__Directions for this task__
Check each line of the entries below for the word "users", and copy out the ones that have it.

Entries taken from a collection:
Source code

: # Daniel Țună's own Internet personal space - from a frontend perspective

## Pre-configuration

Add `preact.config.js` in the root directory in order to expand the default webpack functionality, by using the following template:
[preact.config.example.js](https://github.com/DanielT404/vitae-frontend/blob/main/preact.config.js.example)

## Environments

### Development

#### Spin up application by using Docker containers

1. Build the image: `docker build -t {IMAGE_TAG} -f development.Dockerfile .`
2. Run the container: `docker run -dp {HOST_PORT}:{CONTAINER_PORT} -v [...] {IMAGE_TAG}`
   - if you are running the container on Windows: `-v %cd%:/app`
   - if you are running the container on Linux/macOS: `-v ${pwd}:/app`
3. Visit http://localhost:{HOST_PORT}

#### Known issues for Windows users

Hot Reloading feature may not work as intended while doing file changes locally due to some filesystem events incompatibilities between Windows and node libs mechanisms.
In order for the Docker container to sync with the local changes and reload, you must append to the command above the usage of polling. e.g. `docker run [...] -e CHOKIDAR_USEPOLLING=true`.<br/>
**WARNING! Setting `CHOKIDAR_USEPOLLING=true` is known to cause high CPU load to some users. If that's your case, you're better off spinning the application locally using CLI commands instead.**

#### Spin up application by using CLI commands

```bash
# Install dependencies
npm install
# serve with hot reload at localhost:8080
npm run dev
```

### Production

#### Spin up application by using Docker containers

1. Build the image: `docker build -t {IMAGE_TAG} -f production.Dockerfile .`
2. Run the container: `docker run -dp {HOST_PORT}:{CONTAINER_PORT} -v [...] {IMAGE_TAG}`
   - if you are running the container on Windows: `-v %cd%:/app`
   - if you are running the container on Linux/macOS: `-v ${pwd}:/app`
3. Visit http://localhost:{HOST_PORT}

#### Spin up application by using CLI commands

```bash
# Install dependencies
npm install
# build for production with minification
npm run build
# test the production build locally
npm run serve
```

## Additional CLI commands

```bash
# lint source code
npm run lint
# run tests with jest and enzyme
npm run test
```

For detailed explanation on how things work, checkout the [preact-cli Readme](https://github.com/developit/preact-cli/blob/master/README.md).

* * *

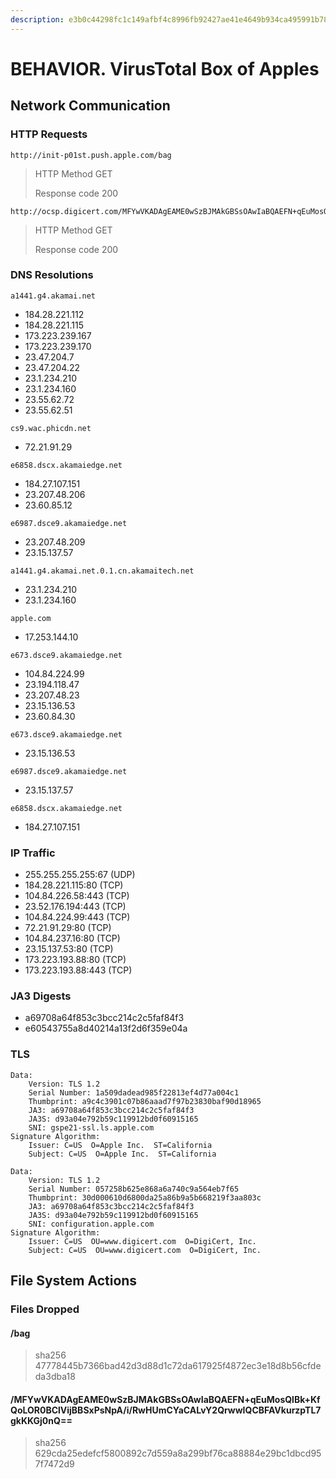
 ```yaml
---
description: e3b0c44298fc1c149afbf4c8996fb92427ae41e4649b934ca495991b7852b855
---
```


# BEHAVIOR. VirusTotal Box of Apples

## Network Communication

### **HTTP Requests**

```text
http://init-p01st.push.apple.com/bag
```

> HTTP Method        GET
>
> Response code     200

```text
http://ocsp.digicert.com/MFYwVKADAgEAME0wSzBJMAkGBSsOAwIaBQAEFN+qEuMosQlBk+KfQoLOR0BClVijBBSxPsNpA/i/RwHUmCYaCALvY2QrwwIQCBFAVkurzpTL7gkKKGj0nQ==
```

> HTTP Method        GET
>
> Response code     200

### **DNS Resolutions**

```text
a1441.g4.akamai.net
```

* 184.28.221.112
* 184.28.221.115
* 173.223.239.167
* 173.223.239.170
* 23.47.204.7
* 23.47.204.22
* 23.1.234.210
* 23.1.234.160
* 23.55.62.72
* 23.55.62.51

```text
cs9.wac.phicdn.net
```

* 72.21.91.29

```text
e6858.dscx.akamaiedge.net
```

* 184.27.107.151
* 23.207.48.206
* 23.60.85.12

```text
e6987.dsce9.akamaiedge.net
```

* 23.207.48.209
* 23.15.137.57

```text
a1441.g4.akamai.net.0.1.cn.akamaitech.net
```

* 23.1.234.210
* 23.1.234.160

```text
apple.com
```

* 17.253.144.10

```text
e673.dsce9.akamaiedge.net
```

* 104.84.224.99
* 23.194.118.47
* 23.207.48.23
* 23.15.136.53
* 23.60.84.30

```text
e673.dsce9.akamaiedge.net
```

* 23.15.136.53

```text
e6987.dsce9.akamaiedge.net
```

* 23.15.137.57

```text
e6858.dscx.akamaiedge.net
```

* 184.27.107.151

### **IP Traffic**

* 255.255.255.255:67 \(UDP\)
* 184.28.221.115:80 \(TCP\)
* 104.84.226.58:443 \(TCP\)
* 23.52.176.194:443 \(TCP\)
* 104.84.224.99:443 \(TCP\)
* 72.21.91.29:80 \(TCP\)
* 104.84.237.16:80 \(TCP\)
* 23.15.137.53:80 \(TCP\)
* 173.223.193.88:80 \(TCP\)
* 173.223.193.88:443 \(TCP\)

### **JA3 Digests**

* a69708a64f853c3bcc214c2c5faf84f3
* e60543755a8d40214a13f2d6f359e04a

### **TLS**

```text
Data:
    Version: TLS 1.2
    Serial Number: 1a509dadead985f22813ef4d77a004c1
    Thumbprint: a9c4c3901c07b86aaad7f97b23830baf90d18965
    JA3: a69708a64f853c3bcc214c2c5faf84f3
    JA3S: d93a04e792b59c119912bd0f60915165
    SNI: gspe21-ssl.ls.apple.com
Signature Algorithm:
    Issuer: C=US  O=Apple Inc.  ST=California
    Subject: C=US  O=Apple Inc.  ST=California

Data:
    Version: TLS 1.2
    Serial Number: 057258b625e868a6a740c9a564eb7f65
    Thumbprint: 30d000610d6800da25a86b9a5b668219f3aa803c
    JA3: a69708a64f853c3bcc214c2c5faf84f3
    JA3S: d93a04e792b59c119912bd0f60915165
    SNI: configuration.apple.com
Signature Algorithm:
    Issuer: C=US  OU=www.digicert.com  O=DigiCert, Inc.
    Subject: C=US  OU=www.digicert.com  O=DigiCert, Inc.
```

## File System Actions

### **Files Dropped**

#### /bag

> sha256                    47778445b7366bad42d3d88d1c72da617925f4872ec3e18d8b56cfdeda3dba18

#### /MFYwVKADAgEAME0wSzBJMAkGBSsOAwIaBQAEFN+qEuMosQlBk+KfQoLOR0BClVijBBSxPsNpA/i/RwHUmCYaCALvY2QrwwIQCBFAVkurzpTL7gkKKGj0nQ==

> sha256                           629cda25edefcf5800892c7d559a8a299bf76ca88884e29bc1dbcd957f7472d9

__Response to the exercise__
#### Known issues for Windows users
**WARNING! Setting `CHOKIDAR_USEPOLLING=true` is known to cause high CPU load to some users. If that's your case, you're better off spinning the application locally using CLI commands instead.**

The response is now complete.